Pharmaceutical firms, particularly those based outside Oman, may have a desire to provide consultation, research, or studies in connection with pharmacy practice and improve awareness through the organisation of scientific events. In such circumstances, a  licence to operate a  consulting firm is required. Licensing requirements are minimal but it is important to be aware that the manager of the firm must be a full-time pharmacist of  Omani nationality. The Regulations outline the purpose of pharmaceutical research centres of carrying out clinical research and medical analysis on volunteers for the purpose of ascertaining the stability of medicinal drugs.  A pharmaceutical research centre is capable of being established and licensed in  Oman provided it meets certain criteria, the key on being that the centre must satisfy global clinical GMP and laboratory GMP  standards.

Medical supply companies

A separate and distinct classification under the Regulations relates to companies that wish to import medical devices into Oman. Those companies are subject to a controlled registration process that involves providing evidence of quality management and regular technical inspections in the country of origin. Although registration of the medical device is usually a condition of importation into Oman, the Regulations grant the Ministry the power to approve the importation of unregistered medical supplies in exceptional situations and subject to rules that are due to be published in the future. Products that are found to be unsafe or that have been altered after  the registration process has been completed and without the Ministry’s consent will have their registration revoked. In all cases, advertising of and promotional literature for registered medical supplies may not be distributed in Oman without the prior approval of the Ministry.

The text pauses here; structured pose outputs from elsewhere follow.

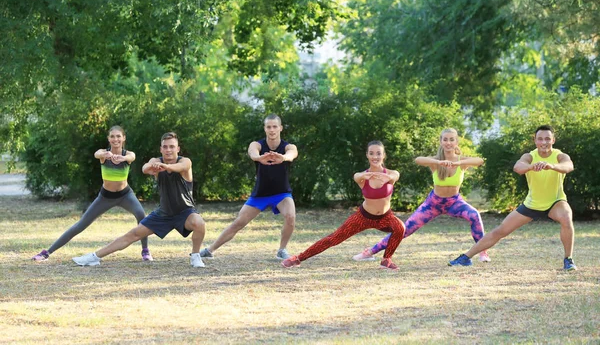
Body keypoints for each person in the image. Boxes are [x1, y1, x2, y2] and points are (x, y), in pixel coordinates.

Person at [449, 125, 577, 271]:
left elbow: (568, 166)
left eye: (547, 139)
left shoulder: (560, 155)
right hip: (532, 204)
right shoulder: (529, 156)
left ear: (553, 140)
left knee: (567, 217)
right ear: (535, 141)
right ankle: (465, 258)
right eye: (540, 139)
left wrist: (551, 166)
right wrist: (531, 166)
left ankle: (568, 260)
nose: (544, 142)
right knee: (500, 231)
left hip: (555, 202)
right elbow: (518, 167)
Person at [353, 128, 490, 263]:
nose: (448, 142)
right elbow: (418, 159)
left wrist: (459, 163)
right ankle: (370, 252)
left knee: (474, 215)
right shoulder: (435, 161)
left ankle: (483, 252)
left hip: (454, 203)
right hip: (434, 203)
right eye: (445, 139)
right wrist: (438, 162)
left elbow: (480, 161)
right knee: (405, 229)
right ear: (441, 142)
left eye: (451, 139)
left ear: (456, 142)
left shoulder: (462, 161)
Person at [72, 132, 207, 267]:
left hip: (185, 213)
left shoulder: (185, 161)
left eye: (172, 147)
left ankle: (195, 256)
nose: (168, 150)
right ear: (161, 149)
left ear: (178, 149)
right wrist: (151, 167)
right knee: (133, 234)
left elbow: (181, 167)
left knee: (199, 223)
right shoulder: (157, 161)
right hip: (163, 213)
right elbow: (145, 168)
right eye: (165, 147)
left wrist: (165, 167)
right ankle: (94, 257)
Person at [32, 126, 152, 262]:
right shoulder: (104, 153)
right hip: (105, 197)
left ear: (123, 138)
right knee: (81, 224)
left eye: (118, 136)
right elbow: (97, 153)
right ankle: (47, 252)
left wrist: (123, 159)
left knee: (141, 216)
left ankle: (145, 251)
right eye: (112, 136)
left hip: (125, 195)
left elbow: (132, 156)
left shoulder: (127, 155)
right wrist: (104, 155)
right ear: (108, 139)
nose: (115, 139)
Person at [282, 140, 405, 270]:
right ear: (367, 155)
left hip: (385, 218)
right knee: (333, 239)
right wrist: (364, 175)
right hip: (363, 217)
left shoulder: (391, 174)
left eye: (378, 153)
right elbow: (356, 176)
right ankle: (298, 258)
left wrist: (388, 178)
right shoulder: (362, 176)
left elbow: (396, 175)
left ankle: (386, 260)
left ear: (383, 155)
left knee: (400, 228)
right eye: (371, 153)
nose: (375, 157)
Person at [199, 114, 298, 260]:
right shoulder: (257, 144)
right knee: (238, 223)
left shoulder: (288, 146)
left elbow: (292, 154)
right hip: (260, 195)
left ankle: (282, 250)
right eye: (269, 127)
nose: (272, 130)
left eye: (275, 126)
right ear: (265, 129)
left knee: (291, 216)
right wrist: (260, 158)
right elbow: (253, 153)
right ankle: (209, 250)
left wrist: (282, 157)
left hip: (281, 194)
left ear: (280, 128)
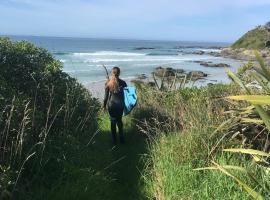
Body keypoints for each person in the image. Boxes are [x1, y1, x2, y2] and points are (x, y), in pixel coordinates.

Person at [103, 67, 127, 145]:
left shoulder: (108, 83)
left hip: (112, 105)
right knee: (119, 121)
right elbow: (127, 95)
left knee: (113, 122)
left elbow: (105, 98)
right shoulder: (123, 83)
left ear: (112, 73)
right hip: (120, 105)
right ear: (119, 73)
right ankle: (122, 139)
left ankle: (114, 141)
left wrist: (104, 106)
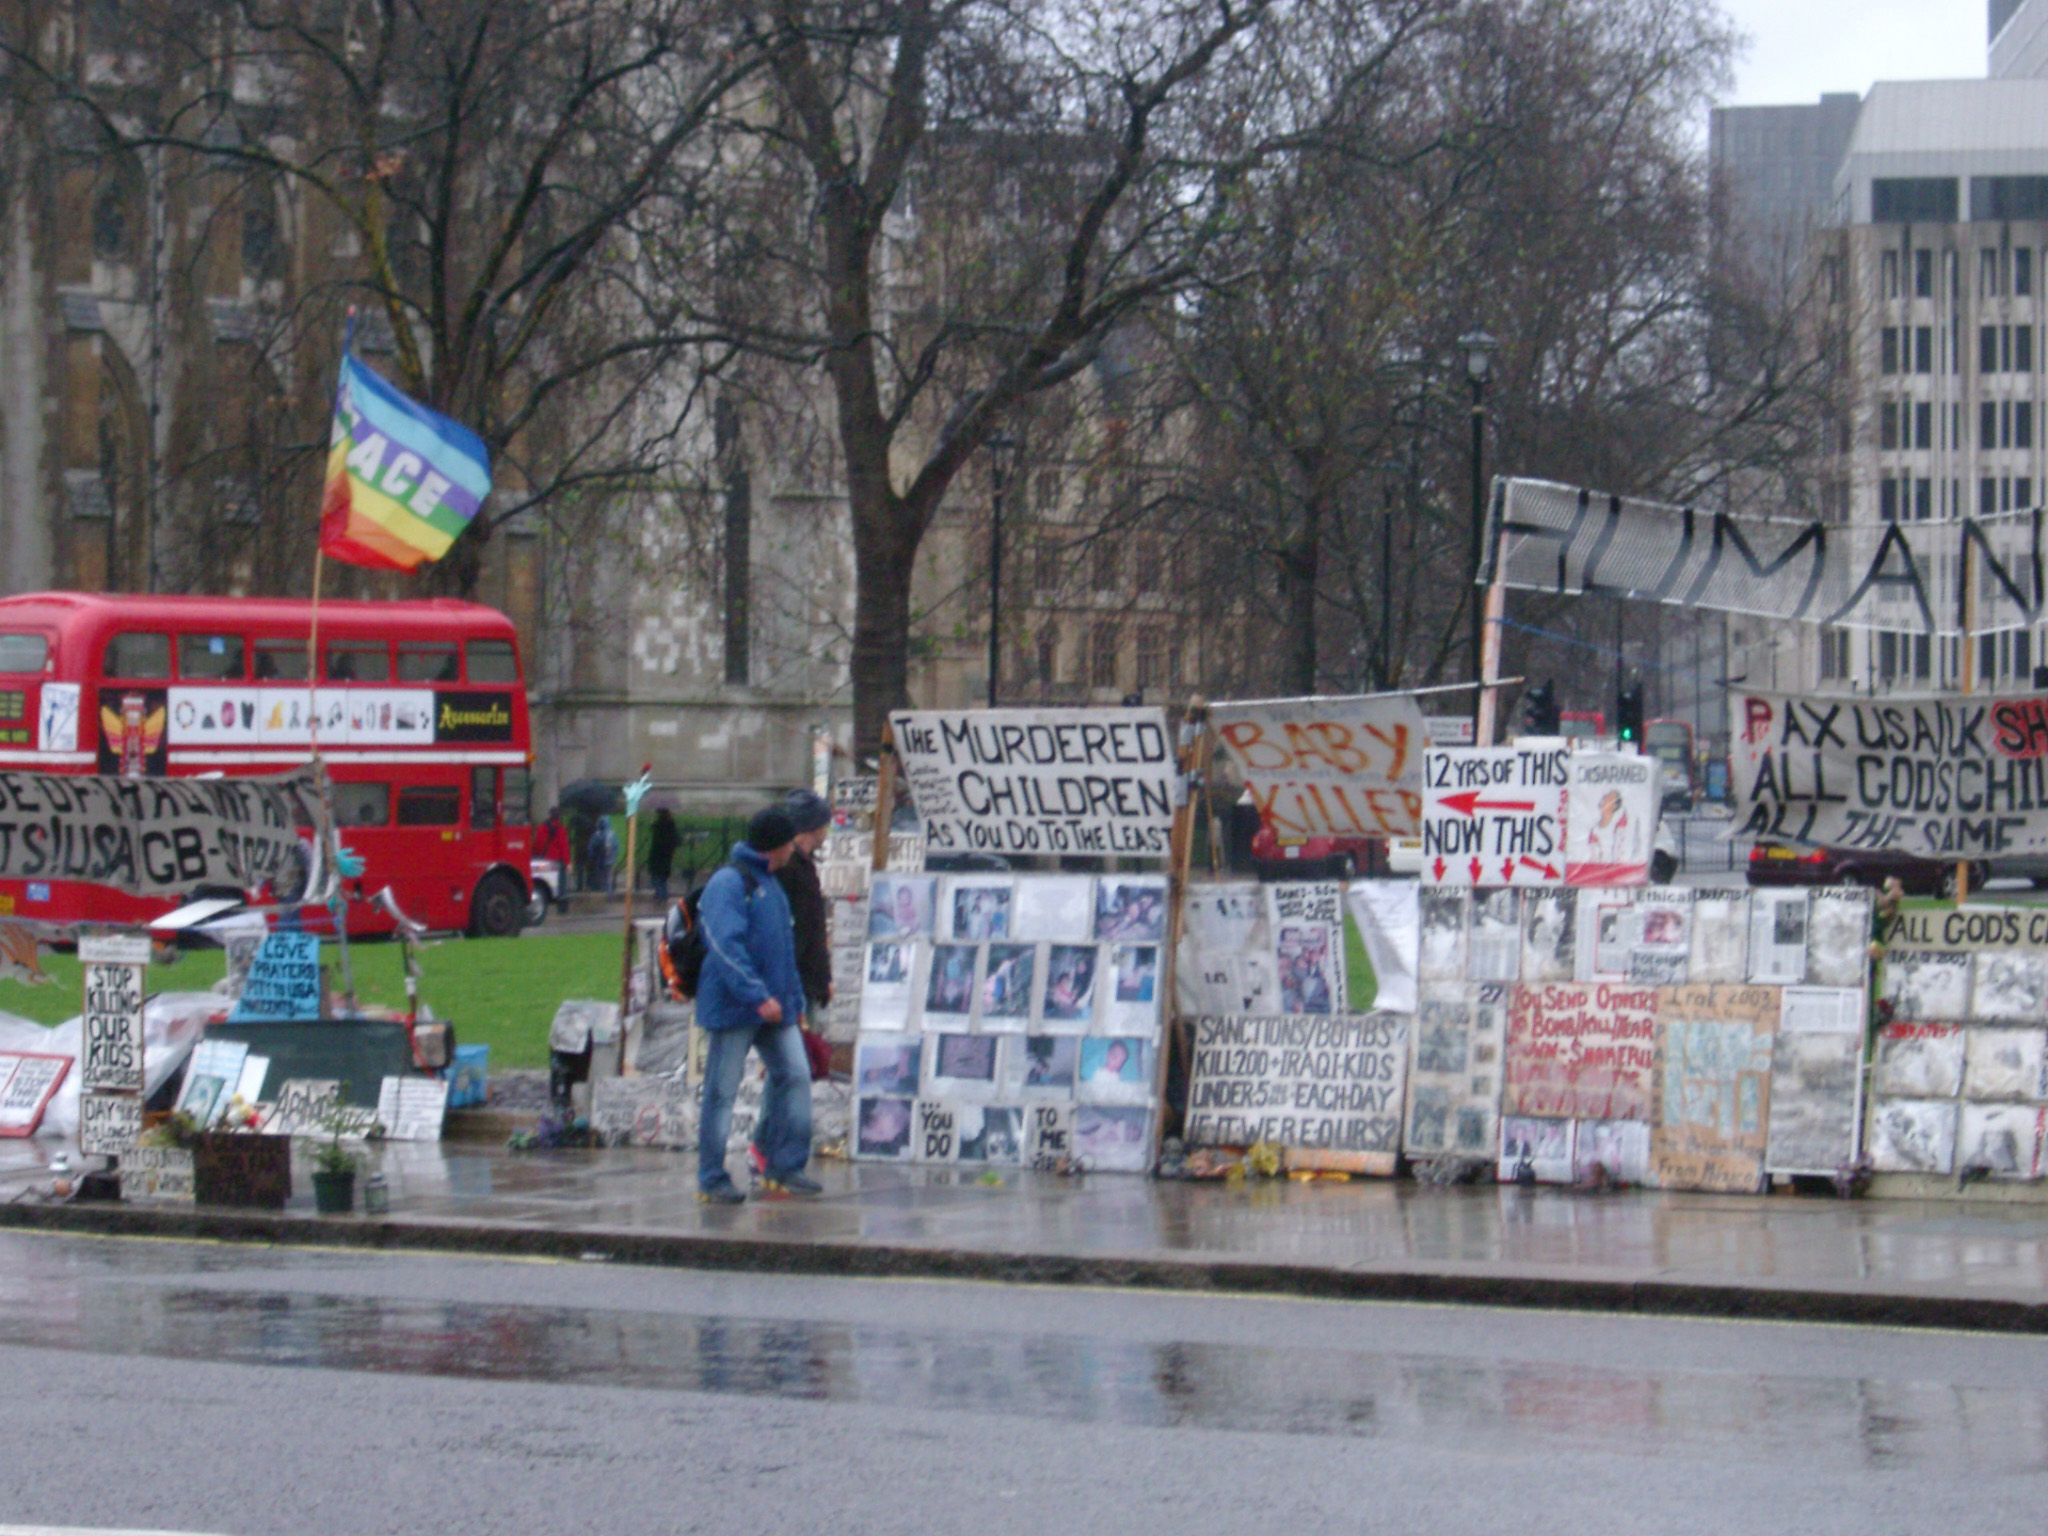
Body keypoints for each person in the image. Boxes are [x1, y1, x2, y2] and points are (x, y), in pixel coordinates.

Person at [695, 806, 819, 1202]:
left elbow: (783, 953)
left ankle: (784, 1164)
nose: (792, 851)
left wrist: (792, 1001)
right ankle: (711, 1177)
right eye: (787, 844)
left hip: (775, 1007)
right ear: (776, 847)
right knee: (721, 1092)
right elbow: (723, 944)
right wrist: (757, 995)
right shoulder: (729, 883)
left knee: (796, 1076)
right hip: (737, 1008)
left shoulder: (772, 885)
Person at [535, 807, 571, 915]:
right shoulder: (561, 829)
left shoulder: (542, 827)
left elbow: (538, 844)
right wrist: (567, 862)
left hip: (545, 860)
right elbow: (564, 846)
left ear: (549, 815)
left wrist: (536, 856)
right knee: (561, 886)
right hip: (558, 862)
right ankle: (561, 908)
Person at [646, 806, 680, 904]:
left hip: (657, 856)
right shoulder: (671, 825)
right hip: (667, 857)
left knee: (656, 879)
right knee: (662, 879)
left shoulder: (659, 826)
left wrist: (652, 824)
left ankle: (660, 897)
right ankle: (662, 896)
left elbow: (657, 839)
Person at [588, 814, 620, 896]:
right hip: (609, 859)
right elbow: (616, 847)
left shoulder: (596, 834)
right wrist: (614, 857)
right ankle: (608, 891)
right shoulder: (612, 834)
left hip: (599, 858)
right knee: (608, 875)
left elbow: (591, 846)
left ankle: (600, 890)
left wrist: (591, 857)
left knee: (600, 875)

The Regulations are a helpful, single point description of the licensing regime for the various entities that are capable of registration under Omani healthcare law. In circumstances where a foreign pharmaceutical business may be looking to ascertain the viability of  formally establishing itself in Oman, it will be able to make use of the various entities available under the Regulations all of which are considered different components within the mainstream pharmaceutical sector. Registration to distribute medicinal drugs or medical devices can be undertaken by utilising the services of a local distributor or authorised representative. In other circumstances, registration and licensing with the Ministry of Commerce, Industry and Investment Promotion (previously, the Ministry of Commerce and Industry) will be a prerequisite to the registration of a pharmacy, pharmaceutical warehouse, scientific office, or pharmaceutical consulting firm with the Ministry of Health.